Copy the listing below line for line without changing anything, but omit the pictures.
+++
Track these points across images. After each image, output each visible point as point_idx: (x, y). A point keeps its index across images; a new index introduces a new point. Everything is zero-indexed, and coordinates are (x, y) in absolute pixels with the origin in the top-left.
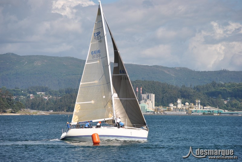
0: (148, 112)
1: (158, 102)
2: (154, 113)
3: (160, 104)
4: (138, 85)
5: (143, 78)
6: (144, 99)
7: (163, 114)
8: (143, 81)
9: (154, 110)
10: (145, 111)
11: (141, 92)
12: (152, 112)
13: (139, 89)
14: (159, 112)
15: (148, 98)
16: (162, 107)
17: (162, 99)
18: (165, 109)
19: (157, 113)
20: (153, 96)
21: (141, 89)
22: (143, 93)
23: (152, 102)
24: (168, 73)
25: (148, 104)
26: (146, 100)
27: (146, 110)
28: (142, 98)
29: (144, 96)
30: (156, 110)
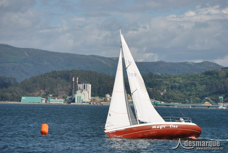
0: (84, 102)
1: (94, 93)
2: (90, 103)
3: (97, 94)
4: (74, 75)
5: (79, 68)
6: (80, 89)
7: (99, 105)
8: (80, 70)
9: (90, 101)
10: (81, 102)
11: (77, 82)
12: (88, 102)
13: (76, 79)
14: (95, 103)
15: (84, 89)
16: (98, 97)
17: (99, 89)
18: (101, 100)
19: (93, 103)
20: (90, 86)
21: (77, 78)
22: (79, 83)
23: (88, 92)
24: (105, 63)
25: (84, 94)
26: (82, 91)
27: (82, 100)
28: (78, 88)
29: (81, 86)
30: (92, 100)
+++
*Expected output:*
Track these points across images. After each image, output each visible point as point_idx: (x, y). A point keeps its index across images; a new index introduces a new point. Everything is zero-indexed, and coordinates are (x, y) in absolute pixels with the origin in the top-left.
0: (148, 112)
1: (158, 102)
2: (154, 113)
3: (160, 104)
4: (138, 85)
5: (143, 78)
6: (144, 99)
7: (163, 114)
8: (143, 81)
9: (154, 110)
10: (145, 111)
11: (141, 92)
12: (152, 112)
13: (139, 89)
14: (159, 112)
15: (148, 98)
16: (162, 107)
17: (162, 99)
18: (165, 109)
19: (157, 113)
20: (153, 96)
21: (141, 89)
22: (143, 93)
23: (152, 102)
24: (168, 73)
25: (148, 104)
26: (146, 100)
27: (146, 110)
28: (142, 98)
29: (144, 96)
30: (156, 110)
0: (84, 102)
1: (94, 93)
2: (90, 103)
3: (97, 94)
4: (74, 75)
5: (79, 68)
6: (80, 89)
7: (99, 105)
8: (80, 70)
9: (90, 101)
10: (81, 102)
11: (77, 82)
12: (88, 102)
13: (76, 79)
14: (95, 103)
15: (84, 89)
16: (98, 97)
17: (99, 89)
18: (101, 100)
19: (93, 103)
20: (90, 86)
21: (77, 78)
22: (79, 83)
23: (88, 92)
24: (105, 63)
25: (84, 94)
26: (82, 91)
27: (82, 100)
28: (78, 88)
29: (81, 86)
30: (92, 100)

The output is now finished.